Человек рядом с Ах-К'аком был такого же роста, приземист и сложен как Геркулес. Он даже внешне походил на Ах-К'ака орлиным носом и круглым раздвоенным подбородком. Но жира на нем не было, и он не принадлежал к американским индейцам, хотя имел почти столь же темную кожу. Назвался он Гильгамешем.
– Мы с Ах-К'аком соревновались, кто кому прижмет руку, – сказал он, – и никто не смог победить. Еще я превосходный лучник и боец на топорах.
– Отлично! И капитан с удовольствием послушает твои рассказы о древнем Шумере – у тебя их, я уверен, в достатке. Ему приятно будет иметь на борту царя и бога. Царей он уже встречал, хотя ему с ними, как правило, не везло. Боги – другое дело. Боги капитану пока не попадались! На, держи.
Де Марбо двинулся дальше и, отойдя туда, где шумер – если он был таковым – уже не мог видеть и слышать его, со смеху повалился на траву. Потом встал, вытер слезы и продолжил опрос.
Четверо этих и еще шесть других были приняты. Взойдя по трапу на котельную палубу, они увидели Моната-инопланетянина, который стоял у борта и сверлил их взором. Новобранцы испугались, но де Марбо велел им следовать дальше.
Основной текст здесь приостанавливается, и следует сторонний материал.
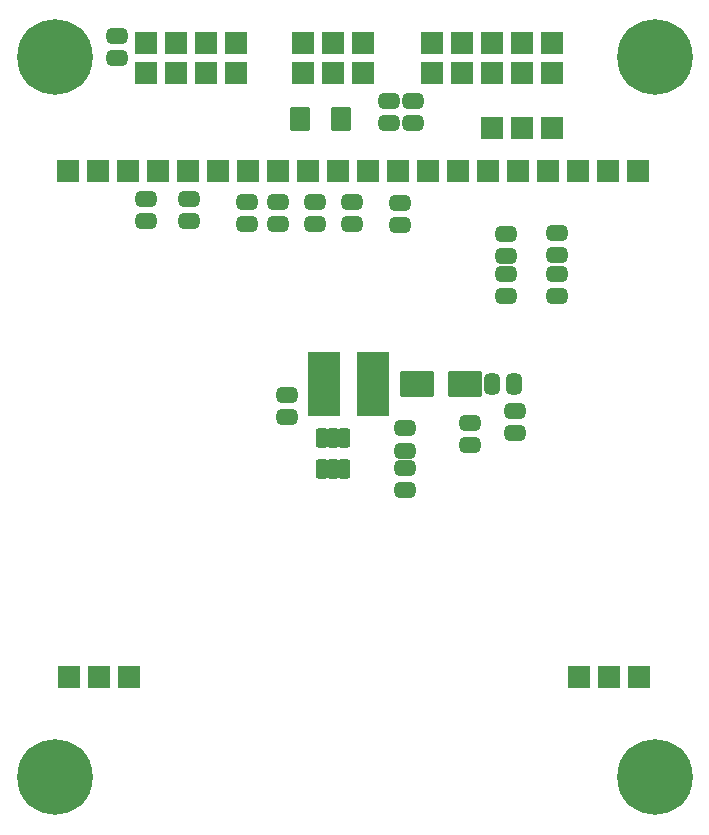
<source format=gbr>
%TF.GenerationSoftware,KiCad,Pcbnew,6.0.4-6f826c9f35~116~ubuntu20.04.1*%
%TF.CreationDate,2022-07-18T17:10:53+00:00*%
%TF.ProjectId,OLED01A,4f4c4544-3031-4412-9e6b-696361645f70,rev?*%
%TF.SameCoordinates,PX72ba1e0PY737d6e0*%
%TF.FileFunction,Soldermask,Bot*%
%TF.FilePolarity,Negative*%
%FSLAX46Y46*%
G04 Gerber Fmt 4.6, Leading zero omitted, Abs format (unit mm)*
G04 Created by KiCad (PCBNEW 6.0.4-6f826c9f35~116~ubuntu20.04.1) date 2022-07-18 17:10:53*
%MOMM*%
%LPD*%
G01*
G04 APERTURE LIST*
G04 Aperture macros list*
%AMRoundRect*
0 Rectangle with rounded corners*
0 $1 Rounding radius*
0 $2 $3 $4 $5 $6 $7 $8 $9 X,Y pos of 4 corners*
0 Add a 4 corners polygon primitive as box body*
4,1,4,$2,$3,$4,$5,$6,$7,$8,$9,$2,$3,0*
0 Add four circle primitives for the rounded corners*
1,1,$1+$1,$2,$3*
1,1,$1+$1,$4,$5*
1,1,$1+$1,$6,$7*
1,1,$1+$1,$8,$9*
0 Add four rect primitives between the rounded corners*
20,1,$1+$1,$2,$3,$4,$5,0*
20,1,$1+$1,$4,$5,$6,$7,0*
20,1,$1+$1,$6,$7,$8,$9,0*
20,1,$1+$1,$8,$9,$2,$3,0*%
G04 Aperture macros list end*
%ADD10C,6.400000*%
%ADD11RoundRect,0.200000X0.762000X-0.762000X0.762000X0.762000X-0.762000X0.762000X-0.762000X-0.762000X0*%
%ADD12RoundRect,0.200000X-0.762000X0.762000X-0.762000X-0.762000X0.762000X-0.762000X0.762000X0.762000X0*%
%ADD13RoundRect,0.200000X-1.175000X-2.550000X1.175000X-2.550000X1.175000X2.550000X-1.175000X2.550000X0*%
%ADD14RoundRect,0.443750X-0.456250X0.243750X-0.456250X-0.243750X0.456250X-0.243750X0.456250X0.243750X0*%
%ADD15RoundRect,0.200000X0.325000X-0.610000X0.325000X0.610000X-0.325000X0.610000X-0.325000X-0.610000X0*%
%ADD16RoundRect,0.200000X0.650000X0.850000X-0.650000X0.850000X-0.650000X-0.850000X0.650000X-0.850000X0*%
%ADD17RoundRect,0.443750X0.456250X-0.243750X0.456250X0.243750X-0.456250X0.243750X-0.456250X-0.243750X0*%
%ADD18RoundRect,0.200000X1.250000X0.900000X-1.250000X0.900000X-1.250000X-0.900000X1.250000X-0.900000X0*%
%ADD19RoundRect,0.443750X-0.243750X-0.456250X0.243750X-0.456250X0.243750X0.456250X-0.243750X0.456250X0*%
G04 APERTURE END LIST*
D10*
%TO.C,H2*%
X50800000Y0D03*
%TD*%
%TO.C,H4*%
X0Y0D03*
%TD*%
D11*
%TO.C,J4*%
X31920000Y59630000D03*
X31920000Y62170000D03*
X34460000Y59630000D03*
X34460000Y62170000D03*
X37000000Y59630000D03*
X37000000Y62170000D03*
X39540000Y59630000D03*
X39540000Y62170000D03*
X42080000Y59630000D03*
X42080000Y62170000D03*
%TD*%
%TO.C,J3*%
X37060000Y55000000D03*
X39600000Y55000000D03*
X42140000Y55000000D03*
%TD*%
D12*
%TO.C,J2*%
X15310000Y62170000D03*
X15310000Y59630000D03*
X12770000Y62170000D03*
X12770000Y59630000D03*
X10230000Y62170000D03*
X10230000Y59630000D03*
X7690000Y62170000D03*
X7690000Y59630000D03*
%TD*%
D10*
%TO.C,H3*%
X0Y60960000D03*
%TD*%
%TO.C,H1*%
X50800000Y60960000D03*
%TD*%
D11*
%TO.C,DISP1*%
X1170000Y8500000D03*
X3710000Y8500000D03*
X6250000Y8500000D03*
X44350000Y8500000D03*
X46890000Y8500000D03*
X49430000Y8500000D03*
X49420000Y51300000D03*
X46880000Y51300000D03*
X44340000Y51300000D03*
X41800000Y51300000D03*
X39260000Y51300000D03*
X36720000Y51300000D03*
X34180000Y51300000D03*
X31640000Y51300000D03*
X29100000Y51300000D03*
X26560000Y51300000D03*
X24020000Y51300000D03*
X21480000Y51300000D03*
X18940000Y51300000D03*
X16400000Y51300000D03*
X13860000Y51300000D03*
X11320000Y51300000D03*
X8780000Y51300000D03*
X6240000Y51300000D03*
X3700000Y51300000D03*
X1160000Y51300000D03*
%TD*%
D12*
%TO.C,J1*%
X26140000Y62170000D03*
X26140000Y59630000D03*
X23600000Y62170000D03*
X23600000Y59630000D03*
X21060000Y62170000D03*
X21060000Y59630000D03*
%TD*%
D13*
%TO.C,L1*%
X22825000Y33300000D03*
X26975000Y33300000D03*
%TD*%
D14*
%TO.C,R10*%
X16300000Y48700000D03*
X16300000Y46825000D03*
%TD*%
%TO.C,R2*%
X42500000Y42637500D03*
X42500000Y40762500D03*
%TD*%
D15*
%TO.C,U1*%
X24499659Y26066353D03*
X23549659Y26066353D03*
X22599659Y26066353D03*
X22599659Y28686353D03*
X23549659Y28686353D03*
X24499659Y28686353D03*
%TD*%
D14*
%TO.C,R7*%
X11400000Y48937500D03*
X11400000Y47062500D03*
%TD*%
%TO.C,R3*%
X38200000Y46037500D03*
X38200000Y44162500D03*
%TD*%
D16*
%TO.C,D2*%
X24250000Y55700000D03*
X20750000Y55700000D03*
%TD*%
D17*
%TO.C,C3*%
X30300000Y55425000D03*
X30300000Y57300000D03*
%TD*%
%TO.C,R13*%
X18900000Y46825000D03*
X18900000Y48700000D03*
%TD*%
D18*
%TO.C,D1*%
X34700000Y33300000D03*
X30700000Y33300000D03*
%TD*%
D14*
%TO.C,R5*%
X29700000Y29537500D03*
X29700000Y27662500D03*
%TD*%
%TO.C,C5*%
X39000000Y31000000D03*
X39000000Y29125000D03*
%TD*%
%TO.C,R9*%
X5250000Y62750000D03*
X5250000Y60875000D03*
%TD*%
%TO.C,R1*%
X42500000Y46075000D03*
X42500000Y44200000D03*
%TD*%
%TO.C,C4*%
X7700000Y49000000D03*
X7700000Y47125000D03*
%TD*%
%TO.C,R11*%
X29200000Y48600000D03*
X29200000Y46725000D03*
%TD*%
%TO.C,R4*%
X38200000Y42600000D03*
X38200000Y40725000D03*
%TD*%
%TO.C,R6*%
X29700000Y26175000D03*
X29700000Y24300000D03*
%TD*%
%TO.C,R12*%
X25200000Y48737500D03*
X25200000Y46862500D03*
%TD*%
D17*
%TO.C,R14*%
X22000000Y46825000D03*
X22000000Y48700000D03*
%TD*%
%TO.C,C6*%
X28300000Y55425000D03*
X28300000Y57300000D03*
%TD*%
D19*
%TO.C,R8*%
X37025000Y33300000D03*
X38900000Y33300000D03*
%TD*%
D14*
%TO.C,C2*%
X35200000Y30037500D03*
X35200000Y28162500D03*
%TD*%
D17*
%TO.C,C1*%
X19700000Y30525000D03*
X19700000Y32400000D03*
%TD*%
M02*

</source>
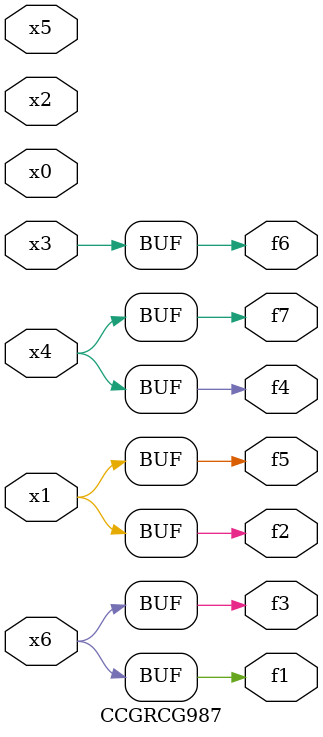
<source format=v>
module CCGRCG987(
	input x0, x1, x2, x3, x4, x5, x6,
	output f1, f2, f3, f4, f5, f6, f7
);
	assign f1 = x6;
	assign f2 = x1;
	assign f3 = x6;
	assign f4 = x4;
	assign f5 = x1;
	assign f6 = x3;
	assign f7 = x4;
endmodule

</source>
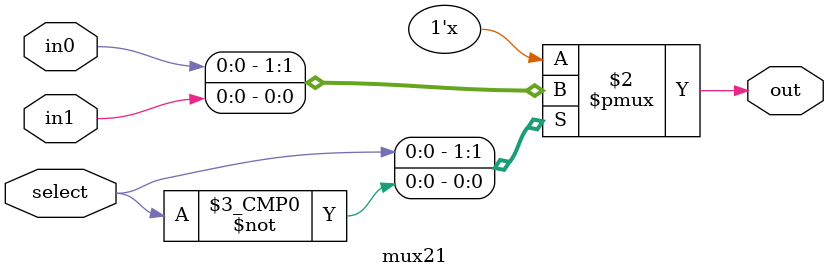
<source format=v>
module mux21(
	   input
	   select,
	   in0,
	   in1,
	   output reg
	   out
	   );
   
   always @(select or in1 or in0)
     case(select)
       1'b1 : out=in0;
       1'b0 : out=in1;
       default:out=1'bx;
     endcase
endmodule // mux

</source>
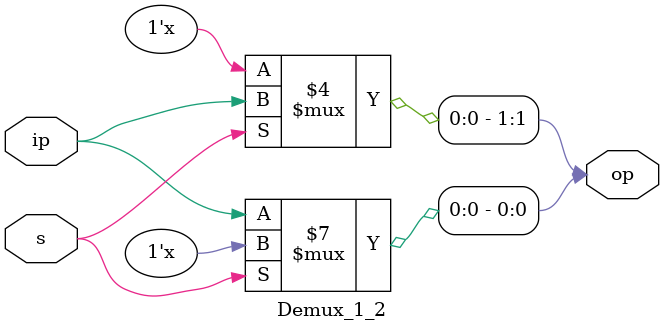
<source format=v>


module Demux_1_2 (op, ip, s);
	//  Port Declaration
	input ip, s;
	output [1:0] op;
	// Wires and Registers
	reg [1:0] op;
	// Code
	always @(ip or op or s)
	if (s==0) begin
		op[0]=ip;
		op[1]=1'bz;
	end else begin
		op[0]=1'bz;
		op[1]=ip;
	end
endmodule

</source>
Позже он объяснит им, что это за странное существо.
Но вечером новичкам не пришлось познакомиться с Монатом, как было задумано. Две женщины не поделили мужчину и принялись палить друг в друга. Прежде чем их разняли, одна получила тяжелую рану, а вторая прыгнула за борт с граалем в одной руке и своими пожитками – в другой. Мужчина тоже решил уйти, поскольку предпочитал беглянку. Пароход остановили, и он сошел. Сэм так расстроился, что отложил церемонию презентации в большом салоне до завтра.
А ночью Монат Грраутут исчез.
Никто не слышал крика, никто не заметил ничего подозрительного.
Осталось только кровавое пятно на кормовых поручнях палубы «А», которое могло сохраниться по недосмотру команды уборщиков после боев за камни левого берега.
Клеменс подозревал, что к исчезновению приложил руку кто-то из четырех новобранцев, однако они твердили, что ночью спали в своих койках, а улик против них не было.
Пока Сэм разбирал дело, жалея, что на борту нет Шерлока Холмса, «Внаем не сдается» шел вперед. Через три дня после пропажи Моната на Реке объявился Сирано де Бержерак и подал сигнал, чтобы его приняли на борт. Сэм выругался, увидев его. Он надеялся, что они пройдут мимо Сирано ночью, однако вот он, француз, и его видели человек пятьдесят из команды.
Француз весело взошел на борт и перецеловал всех своих друзей: мужчин в обе щеки, а женщин неспешно в губы. Войдя в рубку, он воскликнул:
– Капитан! Что я вам расскажу!
«Вот разуважишь, если расскажешь», – сердито подумал Клеменс.